AA: As far as I know, the South Asian American writing being published is all upper caste. In a way, this is reflective of the population of Indians in America, because unlike places like the U.K. or Canada, which have a long history of taking refugees—more varied across caste—and they have also a long history of taking in South Asians that are not necessarily academically or professionally qualified.

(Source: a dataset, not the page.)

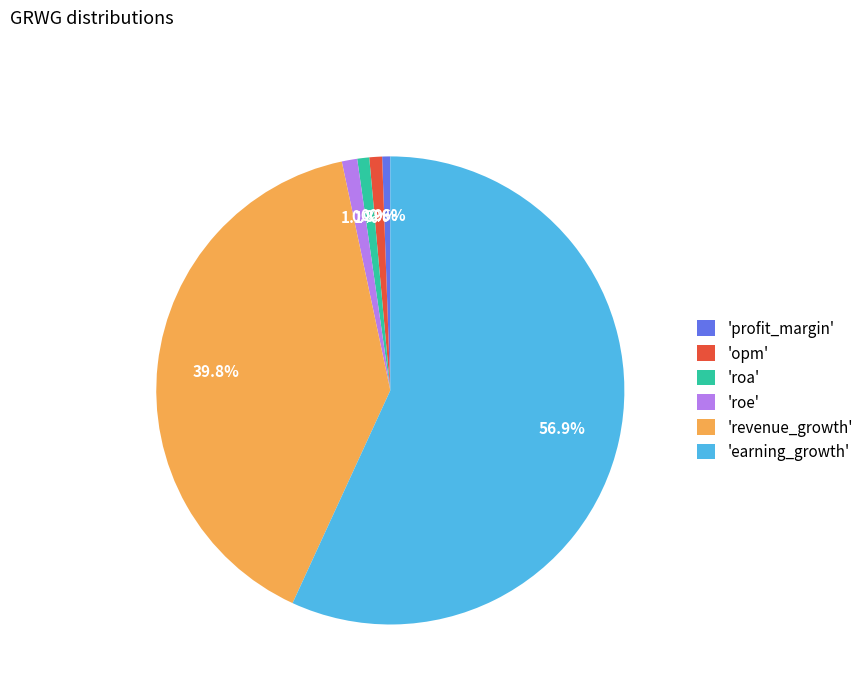

Count the number of slices in the pie.

6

The demographic of South Asians that make it to the United States generally all have been high caste and they all generally have a very, very particular kind of relationship to South Asia and a very, very particular minority culture vis-a-vis the other cultures that exist in South Asia. This is also true of South Asian writers who write in English, because access to English, at the level of nativeness and sophistication that’s required to write an English novel that will be published in the United States or the United Kingdom, means you come from a certain kind of privilege. In South Asia, class privilege is always tied to caste privilege. So in that sense, it’s much less representative of the different cultures in South Asia.
VR: What are you working on next?
AA: It’s a novel set in the Tamil diaspora. In a way, I view it as the third part of a trilogy that deals with the war in the least direct way of the first and the second book of the other books in the trilogy. It’s dealing with people in the diaspora whose relationship to the war is inherited, rather than directly acquired.